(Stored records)
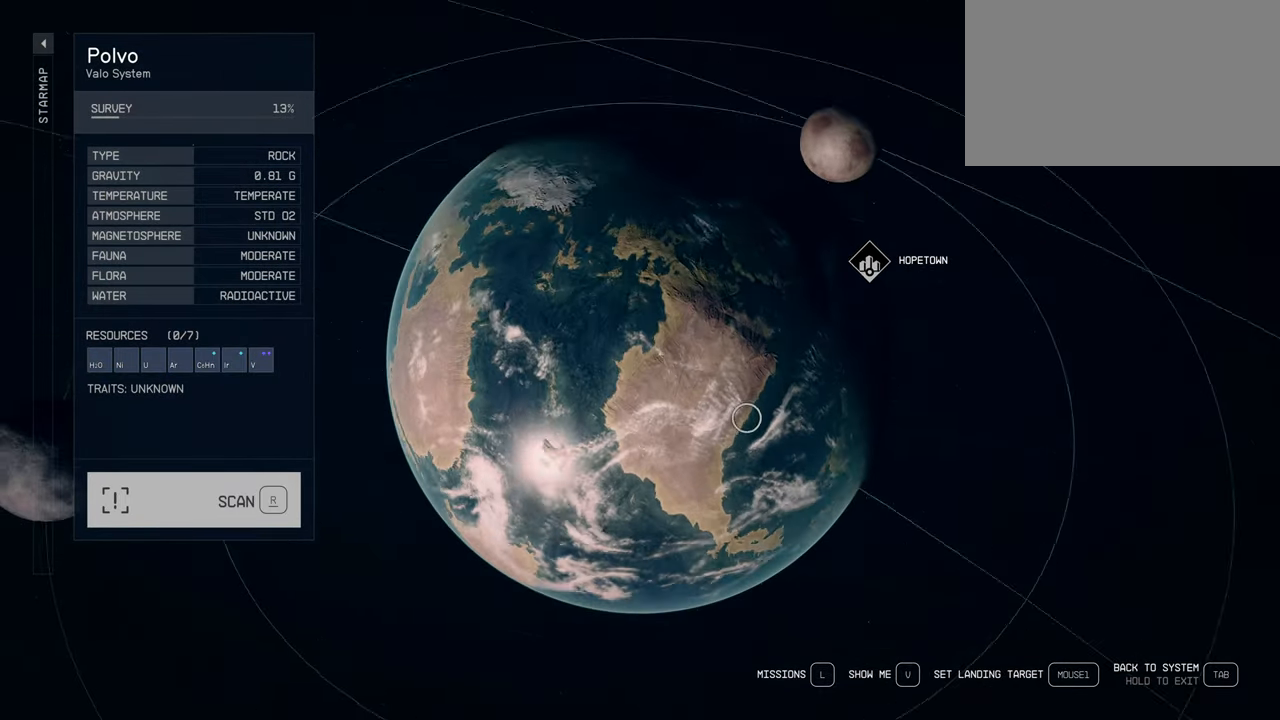
{"keys": [], "mouse": ["left"], "events": []}
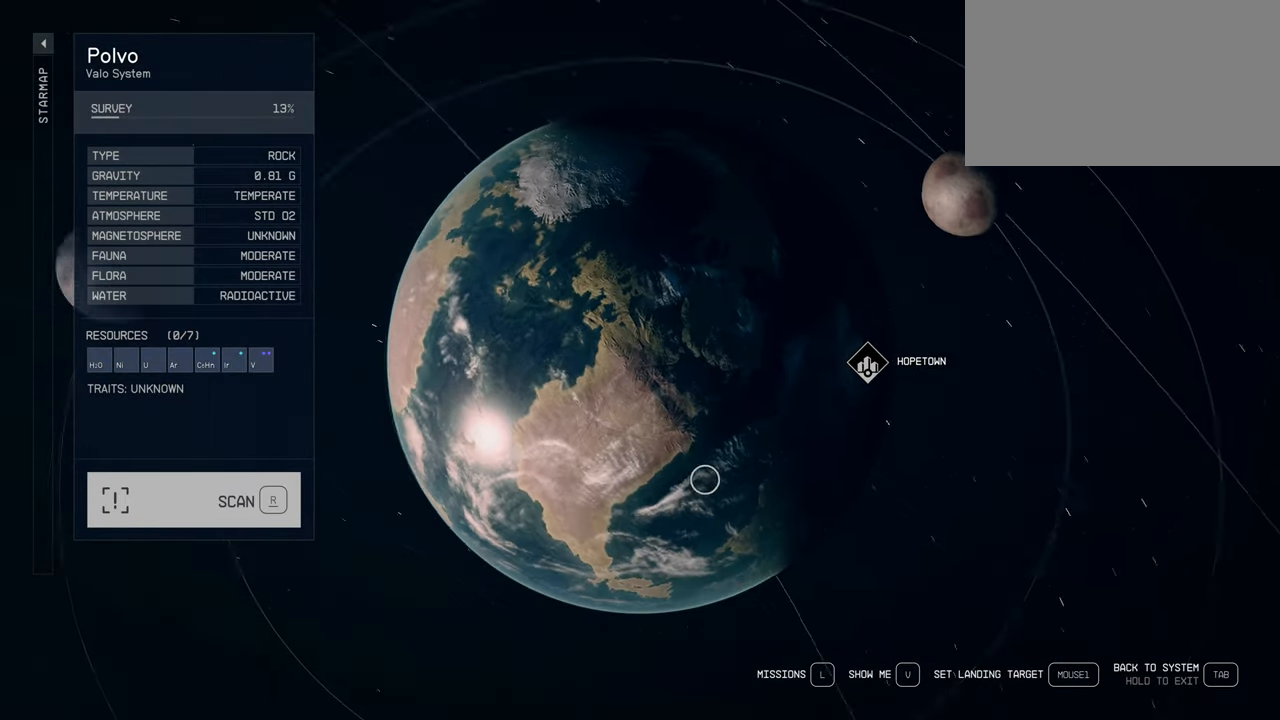
{"keys": [], "mouse": [], "events": [[234, "mouse_left", "up"]]}
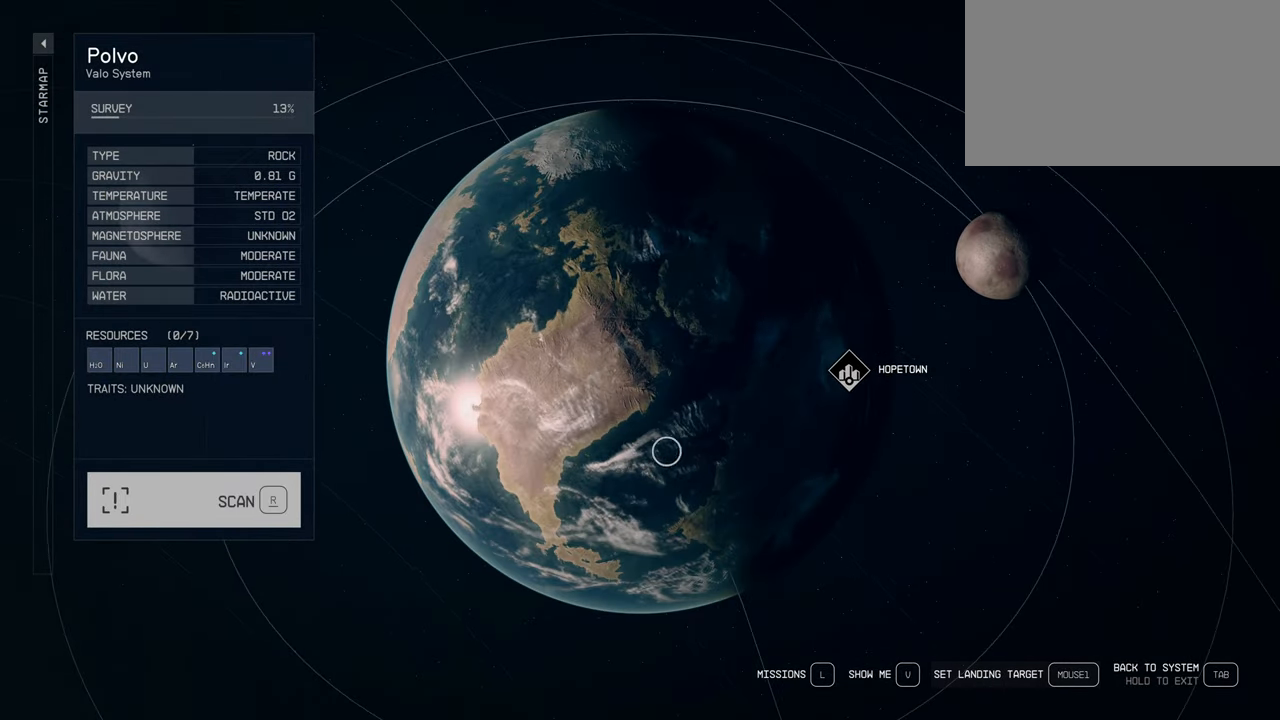
{"keys": [], "mouse": [], "events": []}
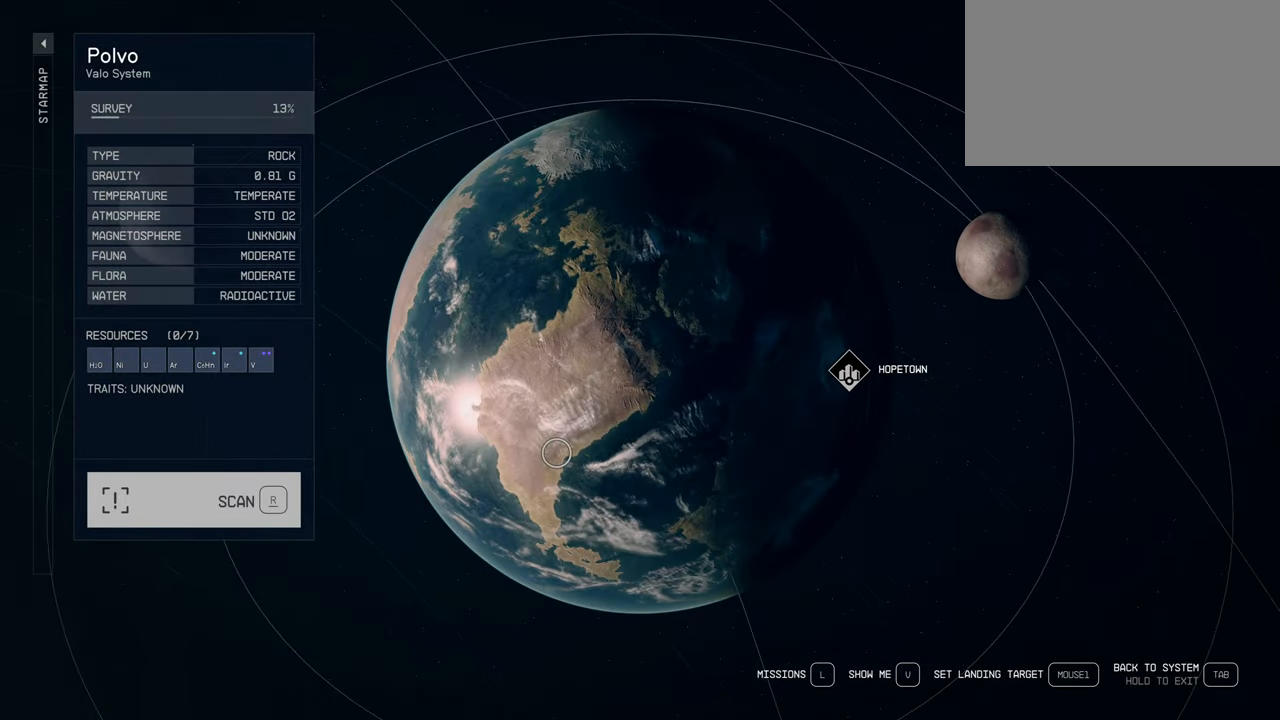
{"keys": [], "mouse": [], "events": []}
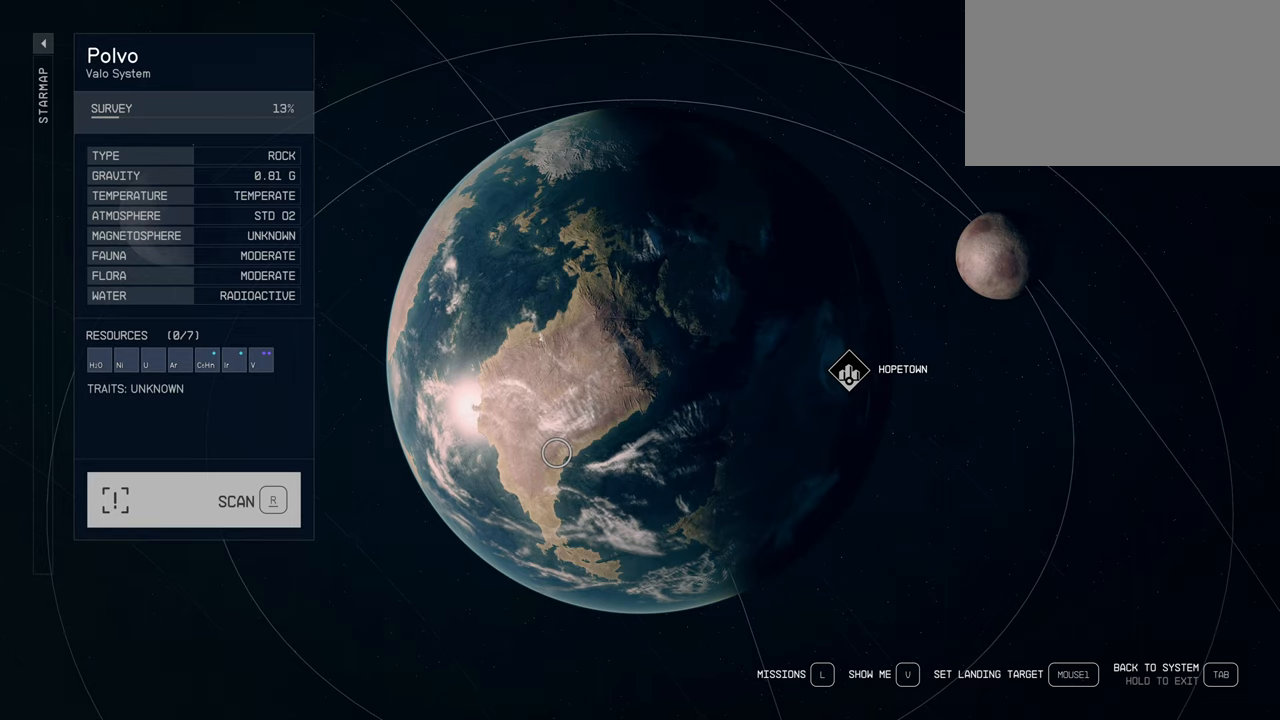
{"keys": [], "mouse": ["left"], "events": [[266, "mouse_left", "down"]]}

## PROBLEM DETAILS:
Copy out the entries exactly. No pictures.

## SOLUTION TO THIS EXERCISE:
{"keys": [], "mouse": ["left"], "events": []}
{"keys": [], "mouse": [], "events": [[234, "mouse_left", "up"]]}
{"keys": [], "mouse": [], "events": []}
{"keys": [], "mouse": [], "events": []}
{"keys": [], "mouse": ["left"], "events": [[266, "mouse_left", "down"]]}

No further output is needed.